Der Begriff „Arthroskopie" stammt aus dem griechischen und setzt sich aus zwei Begriffen zusammen: Arthros (Gelenk) und „skopein (sehen).

Ein Gelenk im menschlichen Körper ist fast immer nach dem gleichen Grundprinzip aufgebaut (mit einzelnen Ausnahmen). Das Gelenk selbst besteht aus zwei Knochen, die miteinander in Kontakt stehen. Wenn zwei Knochen aufeinander reiben würden, käme es sehr schnell zur Abnutzung. Deshalb wird der Kontakt zwischen den Knochen durch Knorpel hergestellt, der die gelenkbildende Fläche der Knochen bedeckt. Er ist nicht so hart wie Knochensubstanz und ist so beschaffen, dass er Stöße und Reibungskräfte optimal abfangen kann. Um die Gleitfähigkeit im Gelenk noch zu erhöhen und die Reibung zu verringern, muss das Gelenk „geschmiert" werden. Diese Aufgabe erfüllt eine Flüssigkeit, die „Synovia" (Gelenkschmiere) genannt wird. Damit die Flüssigkeit nicht ausläuft ist das Gelenk von einer Kapsel umgeben (Gelenkkapsel). Die Synovia wird ständig durch die Zellen der Gelenkkapsel (Synovialmembran) erneuert.

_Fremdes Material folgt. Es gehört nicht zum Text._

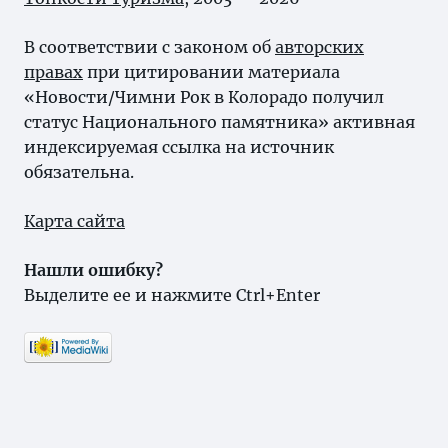
В соответствии с законом об
авторских
правах
при цитировании материала
«Новости/Чимни Рок в Колорадо получил
статус Национального памятника» активная
индексируемая ссылка на источник
обязательна.
Карта сайта
Нашли ошибку?
Выделите ее и нажмите Ctrl+Enter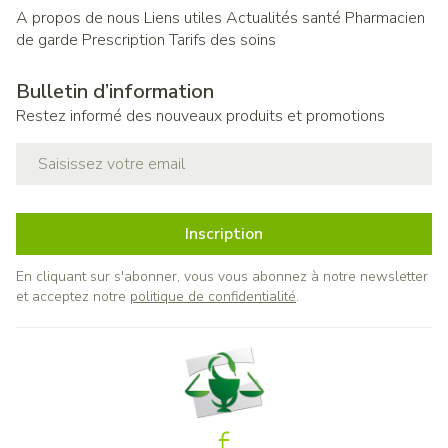
A propos de nous
Liens utiles
Actualités santé
Pharmacien
de garde
Prescription
Tarifs des soins
Bulletin d’information
Restez informé des nouveaux produits et promotions
Adresse mail
Inscription
En cliquant sur s'abonner, vous vous abonnez à notre newsletter
et acceptez notre
politique de confidentialité
.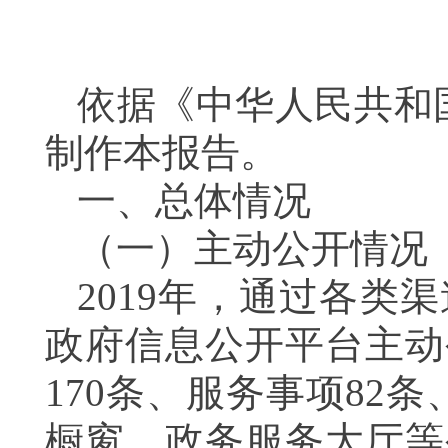
依据《中华人民共和
制作本报告。
一、总体情况
（一）主动公开情况
2019
年，通过各类渠
政府信息公开平台主动
170
条、服务事项
82
条
橱窗、政务服务大厅等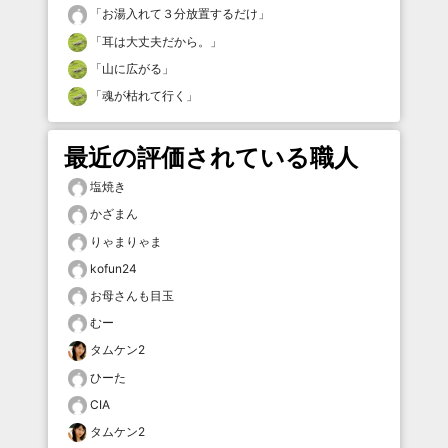
「
お湯入れて３分放置するだけ
」
「
耳は大丈夫だから。
」
「
山に広がる
」
「
魂が枯れて行く
」
最近の評価されている職人
塩焼き
かざまん
りゃまりゃま
kofun24
お母さんも目玉
むー
タムケン2
ひーた
CIA
タムケン2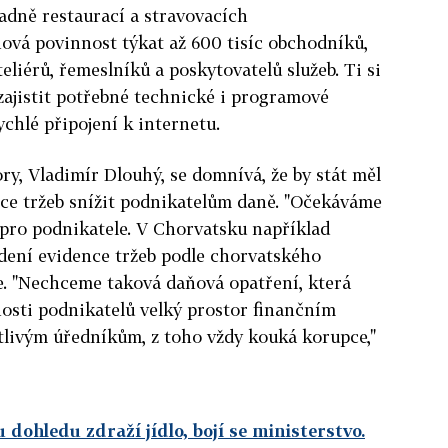
adně restaurací a stravovacích
ová povinnost týkat až 600 tisíc obchodníků,
eliérů, řemeslníků a poskytovatelů služeb. Ti si
zajistit potřebné technické i programové
ychlé připojení k internetu.
y, Vladimír Dlouhý, se domnívá, že by stát měl
ce tržeb snížit podnikatelům daně. "Očekáváme
pro podnikatele. V Chorvatsku například
vedení evidence tržeb podle chorvatského
. "Nechceme taková daňová opatření, která
osti podnikatelů velký prostor finančním
livým úředníkům, z toho vždy kouká korupce,"
 dohledu zdraží jídlo, bojí se ministerstvo.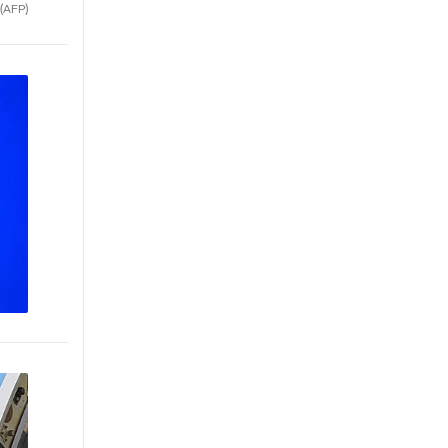
(AFP)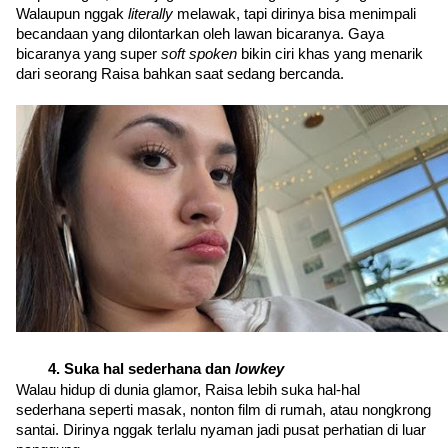
Walaupun nggak 
literally 
melawak, tapi dirinya bisa menimpali 
becandaan yang dilontarkan oleh lawan bicaranya. Gaya 
bicaranya yang super 
soft spoken 
bikin ciri khas yang menarik 
dari seorang Raisa bahkan saat sedang bercanda.
Suka hal sederhana dan 
lowkey
Walau hidup di dunia glamor, Raisa lebih suka hal-hal 
sederhana seperti masak, nonton film di rumah, atau nongkrong 
santai. Dirinya nggak terlalu nyaman jadi pusat perhatian di luar 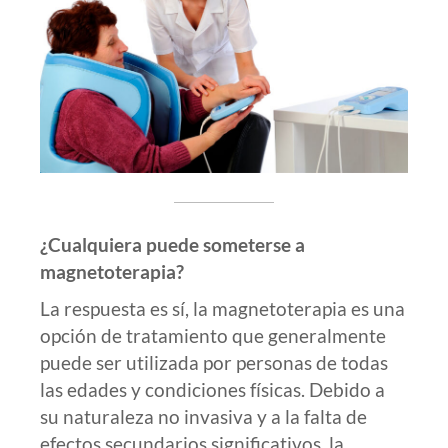
¿Cualquiera puede someterse a
magnetoterapia?
La respuesta es sí, la magnetoterapia es una
opción de tratamiento que generalmente
puede ser utilizada por personas de todas
las edades y condiciones físicas. Debido a
su naturaleza no invasiva y a la falta de
efectos secundarios significativos, la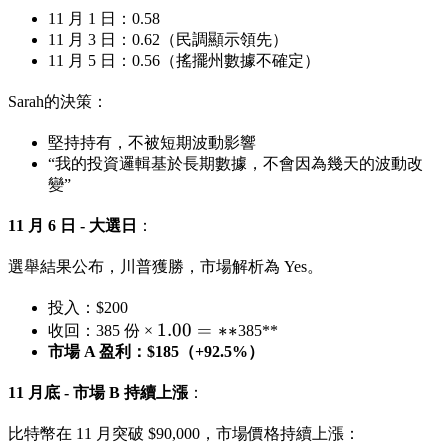
11 月 1 日：0.58
11 月 3 日：0.62（民調顯示領先）
11 月 5 日：0.56（搖擺州數據不確定）
Sarah的決策：
堅持持有，不被短期波動影響
“我的投資邏輯基於長期數據，不會因為幾天的波動改
變”
11 月 6 日 - 大選日
：
選舉結果公布，川普獲勝，市場解析為 Yes。
投入：$200
1.00
1.00
=
∗
∗
收回：385 份 ×
385**
=
市場 A 盈利：$185（+92.5%）
**
11 月底 - 市場 B 持續上漲
：
比特幣在 11 月突破 $90,000，市場價格持續上漲：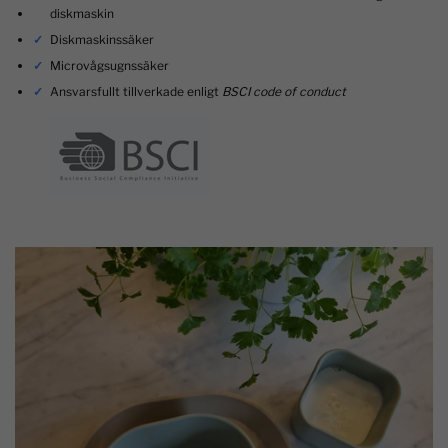
diskmaskin
Diskmaskinssäker
Microvågsugnssäker
Ansvarsfullt tillverkade enligt
BSCI code of conduct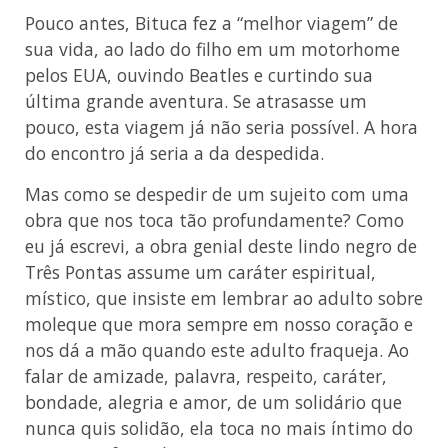
Pouco antes, Bituca fez a “melhor viagem” de
sua vida, ao lado do filho em um motorhome
pelos EUA, ouvindo Beatles e curtindo sua
última grande aventura. Se atrasasse um
pouco, esta viagem já não seria possível. A hora
do encontro já seria a da despedida.
Mas como se despedir de um sujeito com uma
obra que nos toca tão profundamente? Como
eu já escrevi, a obra genial deste lindo negro de
Três Pontas assume um caráter espiritual,
místico, que insiste em lembrar ao adulto sobre
moleque que mora sempre em nosso coração e
nos dá a mão quando este adulto fraqueja. Ao
falar de amizade, palavra, respeito, caráter,
bondade, alegria e amor, de um solidário que
nunca quis solidão, ela toca no mais íntimo do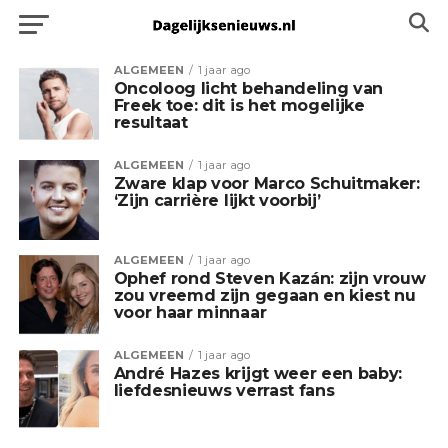
ALGEMEEN
1 jaar ago
Oncoloog licht behandeling van
Freek toe: dit is het mogelijke
resultaat
ALGEMEEN
1 jaar ago
Zware klap voor Marco Schuitmaker:
‘Zijn carrière lijkt voorbij’
ALGEMEEN
1 jaar ago
Ophef rond Steven Kazán: zijn vrouw
zou vreemd zijn gegaan en kiest nu
voor haar minnaar
ALGEMEEN
1 jaar ago
André Hazes krijgt weer een baby:
liefdesnieuws verrast fans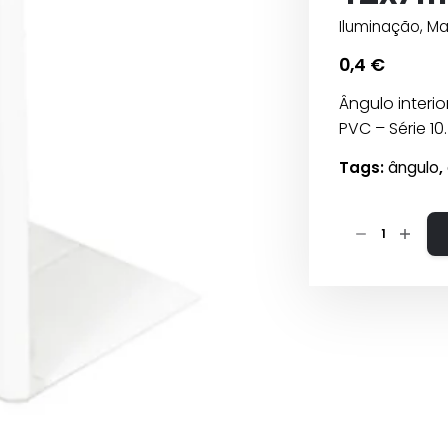
Iluminação
,
Ma
0,4
€
Ângulo interi
PVC – Série 1
Tags:
ângulo
,
Quantidade
de
Ângulo
interior
para
calha
12x7mm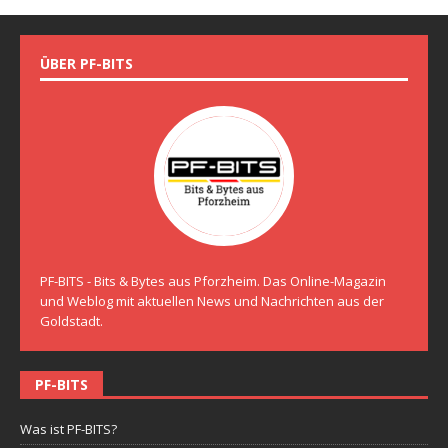
ÜBER PF-BITS
PF-BITS - Bits & Bytes aus Pforzheim. Das Online-Magazin
und Weblog mit aktuellen News und Nachrichten aus der
Goldstadt.
PF-BITS
Was ist PF-BITS?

Bei einer Arthroskopie oder Gelenkspiegelung wird das Gelenk mit einem Gerät begutachtet, das aus einer kleinen Kamera mit Lichtquelle besteht, die auf einem langen beweglichen Rohr angebracht sind (Endoskop oder Arthroskop).

Funktionsweise

Das Arthroskop besteht hauptsächlich aus einer kleinen leistungsstarken Kamera, die mit einer starken Kaltlichtquelle arbeitet und die Bilder, die sie aufnimmt, an einen Bildschirm übermittelt. Die Kamera nimmt nicht nur Einzelbilder auf, sondern überträgt die Situation in Echtzeit. Zusätzlich kann der Orthopäde mit einem Arthroskop schon kleine Operationen vornehmen, wie z.B. die Behandlung von Meniskusverletzungen. Dazu werden zusätzlich zum Arthroskop kleine Instrumente eingeführt, mit denen dann im Gelenk verschiedene Operationen durchgeführt werden können.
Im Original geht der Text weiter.